Now I was nit picking. 😉
Accurate …from Latin accūrātus, past participle of accūrāre …to perform with care, from cūra care
Haha….I’m just nit picking…excellent video series…very informative
The forensic aspect of this project sets it apart, and above, a straight “How to make a…”
It is so interesting to see how the table was made over 100 years ago. Thanks so much for this approach.
Your right, Richard. The forensic part explained by someone that can explain it is a unique and interesting experience. I didn’t expect to see a woodworker mark his pieces permanently using a stone mason’s method. But being the underside of a table it isn’t a problem.

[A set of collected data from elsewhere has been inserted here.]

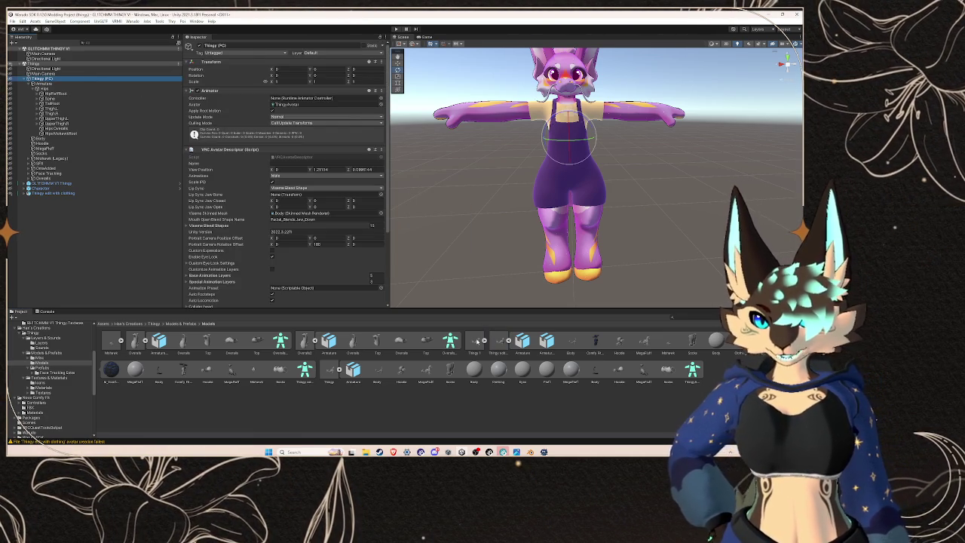
Step: Bring up the Thingy edit with clothing rig settings and inspect its humanoid bone mapping
click(476, 341)
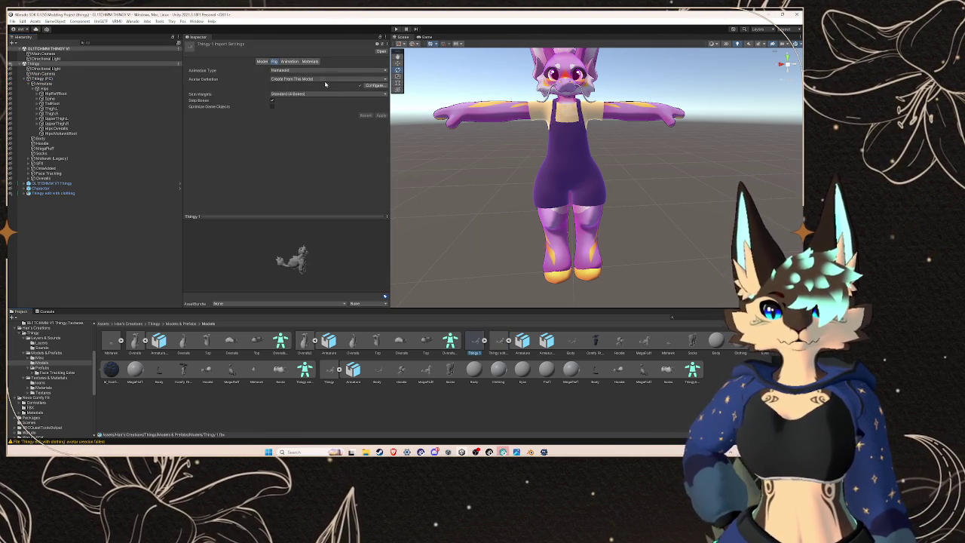
click(75, 193)
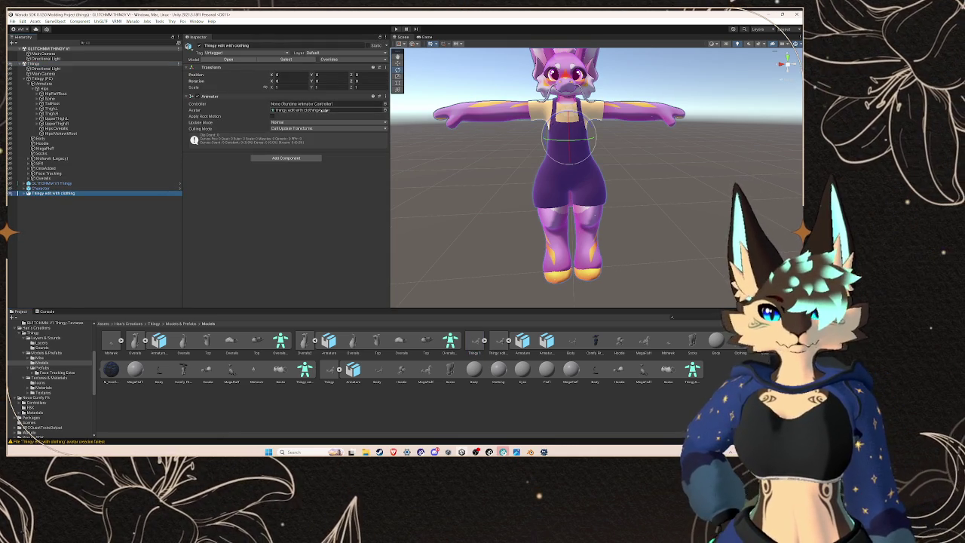
click(498, 342)
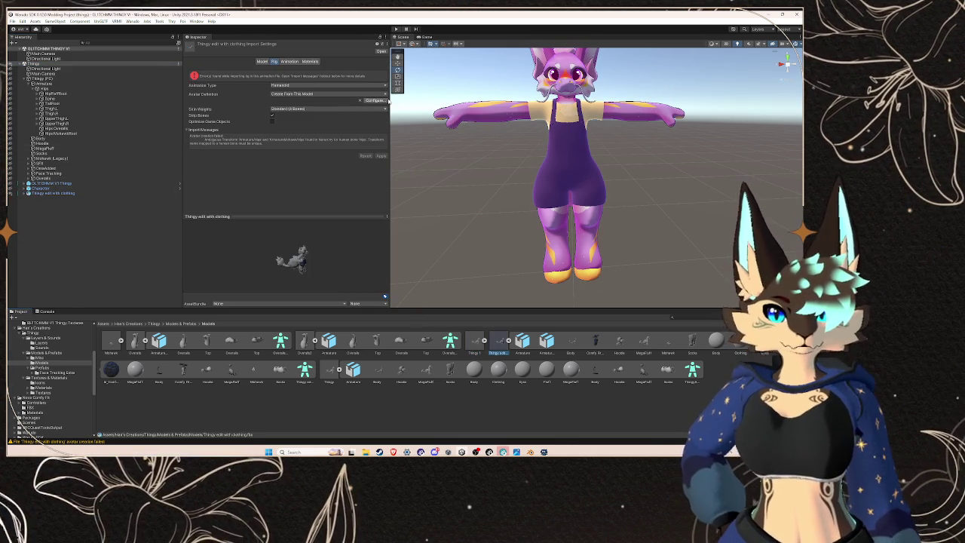
click(377, 95)
click(302, 108)
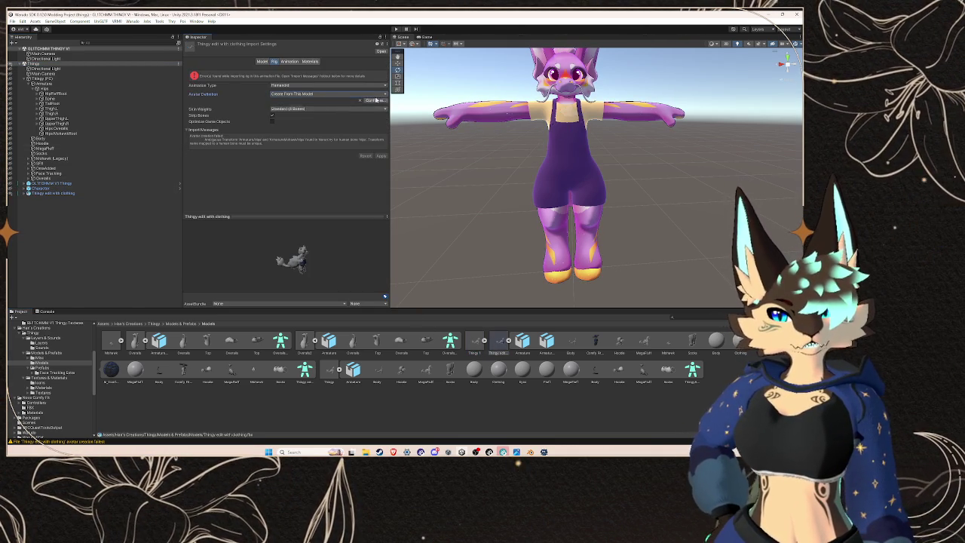
click(375, 100)
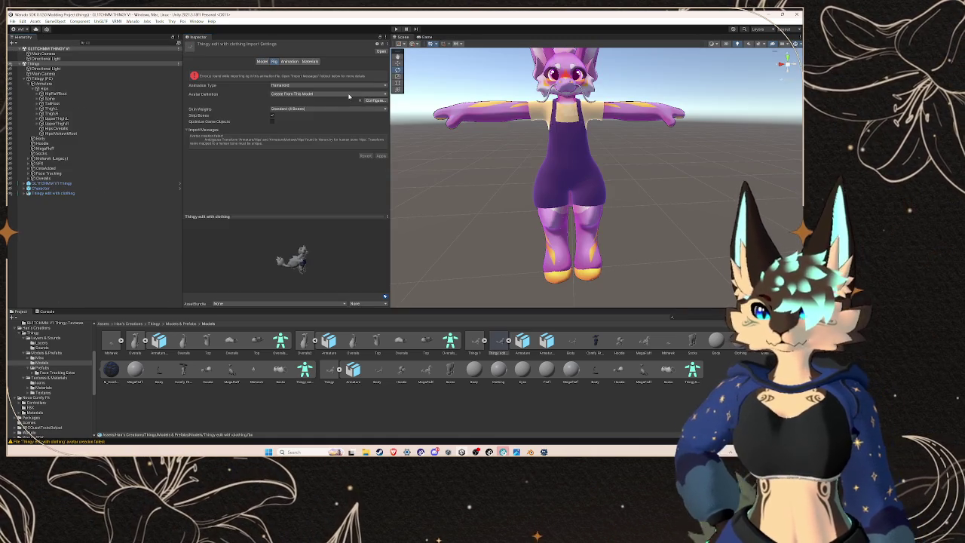
Step: Set Avatar Definition to Copy From Other Avatar with ThingyAvatar as the source
click(351, 95)
click(306, 114)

Yes I really love this project. Thank you for both the teaching and the insight into the past. It’s given me a lot more respect for woodworkers of old – those who did it for a living, this includes my late grandfather, who had a furniture business in Ipswich about 85 years ago.
A long episode and a very useful one. I have a feeling that I will be looking at this one several times!
This video is another illustration of the virtue of a non flush fitting vice. Imagine assembling/disassembling the joints with a flush fitting vice. Experience does seem to outway the theory of certain workbench gurus.
Is it me or have I missed the last video. Where’s the finished table with the top on??
You need to download episode 5… Only kidding he hasn’t done it yet.
totally amazed… so simple…. what a craftsman.